In production you probably would want to allow Node.js to use more memory, so you should probably start the app with `--max-old-space-size` option

```
node --max-old-space-size=8192 app.js
```

This is mostly needed if you want to allow large SMTP envelopes on submission (eg. someone wants to send mail to 10 000 recipients at once) as all recipient data is gathered in memory and copied around before storing to the queue.

## Potential issues

ZoneMTA uses LevelDB as the storage backend. While extremely capable and fast there is a small chance that LevelDB gets into a corrupted state. There are options to recover from such state automatically but this usually means dropping a lot of data, so no automatic attempt is made to "fix" the corrupt database by the application. What you probably want to do in such situation would be to move the queue folder to some other location for manual recovery and let ZoneMTA to start over with a fresh and empty queue folder.

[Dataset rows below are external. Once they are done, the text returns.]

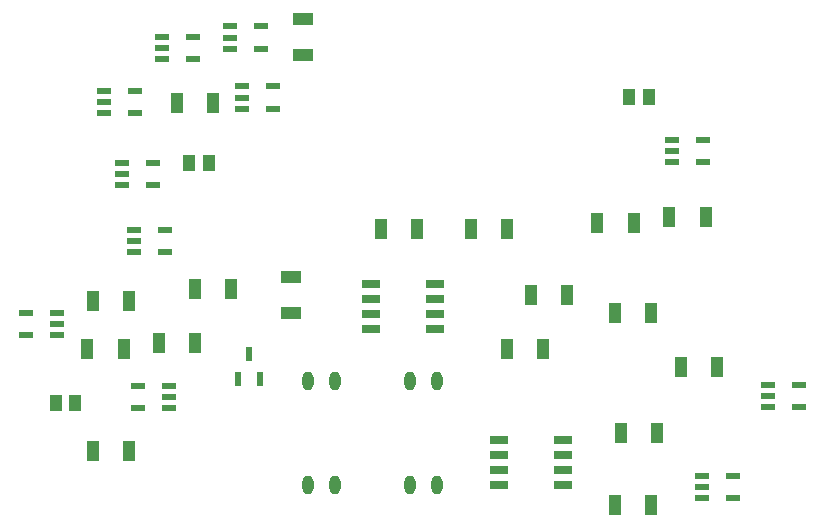
<source format=gbr>
%TF.GenerationSoftware,KiCad,Pcbnew,8.0.2*%
%TF.CreationDate,2024-06-16T16:42:43+02:00*%
%TF.ProjectId,bspdv3,62737064-7633-42e6-9b69-6361645f7063,rev?*%
%TF.SameCoordinates,Original*%
%TF.FileFunction,Paste,Top*%
%TF.FilePolarity,Positive*%
%FSLAX46Y46*%
G04 Gerber Fmt 4.6, Leading zero omitted, Abs format (unit mm)*
G04 Created by KiCad (PCBNEW 8.0.2) date 2024-06-16 16:42:43*
%MOMM*%
%LPD*%
G01*
G04 APERTURE LIST*
%ADD10R,1.050000X1.800000*%
%ADD11R,1.150000X0.600000*%
%ADD12R,1.800000X1.050000*%
%ADD13R,1.070000X1.470000*%
%ADD14R,0.600000X1.300000*%
%ADD15O,0.950000X1.600000*%
%ADD16R,1.528000X0.650000*%
G04 APERTURE END LIST*
D10*
%TO.C,R5*%
X28422000Y-62992000D03*
X31522000Y-62992000D03*
%TD*%
D11*
%TO.C,G6*%
X40072000Y-27056000D03*
X40072000Y-28006000D03*
X40072000Y-28956000D03*
X42672000Y-28956000D03*
X42672000Y-27056000D03*
%TD*%
D10*
%TO.C,R14*%
X72592000Y-51308000D03*
X75692000Y-51308000D03*
%TD*%
D11*
%TO.C,CP3*%
X25400000Y-53208000D03*
X25400000Y-52258000D03*
X25400000Y-51308000D03*
X22800000Y-51308000D03*
X22800000Y-53208000D03*
%TD*%
%TO.C,CP4*%
X77440000Y-36642000D03*
X77440000Y-37592000D03*
X77440000Y-38542000D03*
X80040000Y-38542000D03*
X80040000Y-36642000D03*
%TD*%
D10*
%TO.C,R3*%
X28396000Y-50292000D03*
X31496000Y-50292000D03*
%TD*%
D11*
%TO.C,CP2*%
X30928000Y-38608000D03*
X30928000Y-39558000D03*
X30928000Y-40508000D03*
X33528000Y-40508000D03*
X33528000Y-38608000D03*
%TD*%
%TO.C,G2*%
X34828000Y-59370000D03*
X34828000Y-58420000D03*
X34828000Y-57470000D03*
X32228000Y-57470000D03*
X32228000Y-59370000D03*
%TD*%
%TO.C,CP1*%
X34260000Y-27940000D03*
X34260000Y-28890000D03*
X34260000Y-29840000D03*
X36860000Y-29840000D03*
X36860000Y-27940000D03*
%TD*%
%TO.C,G3*%
X29404000Y-32512000D03*
X29404000Y-33462000D03*
X29404000Y-34412000D03*
X32004000Y-34412000D03*
X32004000Y-32512000D03*
%TD*%
D10*
%TO.C,R6*%
X35508000Y-33528000D03*
X38608000Y-33528000D03*
%TD*%
D12*
%TO.C,R10*%
X46228000Y-26416000D03*
X46228000Y-29516000D03*
%TD*%
D11*
%TO.C,G5*%
X41088000Y-32136000D03*
X41088000Y-33086000D03*
X41088000Y-34036000D03*
X43688000Y-34036000D03*
X43688000Y-32136000D03*
%TD*%
D10*
%TO.C,R4*%
X31040000Y-54356000D03*
X27940000Y-54356000D03*
%TD*%
%TO.C,R17*%
X63474000Y-54356000D03*
X66574000Y-54356000D03*
%TD*%
D11*
%TO.C,G7*%
X85568000Y-57404000D03*
X85568000Y-58354000D03*
X85568000Y-59304000D03*
X88168000Y-59304000D03*
X88168000Y-57404000D03*
%TD*%
D10*
%TO.C,R1*%
X34010000Y-53848000D03*
X37110000Y-53848000D03*
%TD*%
%TO.C,R16*%
X60426000Y-44196000D03*
X63526000Y-44196000D03*
%TD*%
%TO.C,R9*%
X80316000Y-43180000D03*
X77216000Y-43180000D03*
%TD*%
%TO.C,R13*%
X65506000Y-49784000D03*
X68606000Y-49784000D03*
%TD*%
%TO.C,R11*%
X73100000Y-61468000D03*
X76200000Y-61468000D03*
%TD*%
D13*
%TO.C,C2*%
X26924000Y-58928000D03*
X25284000Y-58928000D03*
%TD*%
D10*
%TO.C,R15*%
X72618000Y-67564000D03*
X75718000Y-67564000D03*
%TD*%
%TO.C,R12*%
X52806000Y-44196000D03*
X55906000Y-44196000D03*
%TD*%
%TO.C,R18*%
X78180000Y-55880000D03*
X81280000Y-55880000D03*
%TD*%
D14*
%TO.C,Q1*%
X40706000Y-56930000D03*
X42606000Y-56930000D03*
X41656000Y-54830000D03*
%TD*%
D15*
%TO.C,K1*%
X46609000Y-65868000D03*
X48895000Y-65868000D03*
X48895000Y-57068000D03*
X46609000Y-57068000D03*
%TD*%
D11*
%TO.C,G1*%
X31944000Y-44262000D03*
X31944000Y-45212000D03*
X31944000Y-46162000D03*
X34544000Y-46162000D03*
X34544000Y-44262000D03*
%TD*%
%TO.C,G4*%
X79980000Y-65090000D03*
X79980000Y-66040000D03*
X79980000Y-66990000D03*
X82580000Y-66990000D03*
X82580000Y-65090000D03*
%TD*%
D13*
%TO.C,C3*%
X36576000Y-38608000D03*
X38216000Y-38608000D03*
%TD*%
%TO.C,C6*%
X73856000Y-33020000D03*
X75496000Y-33020000D03*
%TD*%
D16*
%TO.C,CP5*%
X51982000Y-48895000D03*
X51982000Y-50165000D03*
X51982000Y-51435000D03*
X51982000Y-52705000D03*
X57404000Y-52705000D03*
X57404000Y-51435000D03*
X57404000Y-50165000D03*
X57404000Y-48895000D03*
%TD*%
D10*
%TO.C,R8*%
X71120000Y-43688000D03*
X74220000Y-43688000D03*
%TD*%
D12*
%TO.C,R2*%
X45212000Y-51360000D03*
X45212000Y-48260000D03*
%TD*%
D16*
%TO.C,CP6*%
X62821000Y-62103000D03*
X62821000Y-63373000D03*
X62821000Y-64643000D03*
X62821000Y-65913000D03*
X68243000Y-65913000D03*
X68243000Y-64643000D03*
X68243000Y-63373000D03*
X68243000Y-62103000D03*
%TD*%
D15*
%TO.C,K2*%
X55245000Y-65868000D03*
X57531000Y-65868000D03*
X57531000Y-57068000D03*
X55245000Y-57068000D03*
%TD*%
D10*
%TO.C,R7*%
X40158000Y-49276000D03*
X37058000Y-49276000D03*
%TD*%
M02*

</source>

If LevelDB is in a corrupt state then no messages are accepted for delivery. A positive response is sent to the client only after the entire contents of the message to send are processed and successfully stored to disk.

## License

European Union Public License 1.1 ([details](http://ec.europa.eu/idabc/eupl.html))

In general, EUPLv1.1 is compatible with GPLv2, so it's a _copyleft_ license. Unlike GPL the EUPL license has legally binding translations in every official language of the European Union, including the Estonian language. This is why it was preferred over GPL.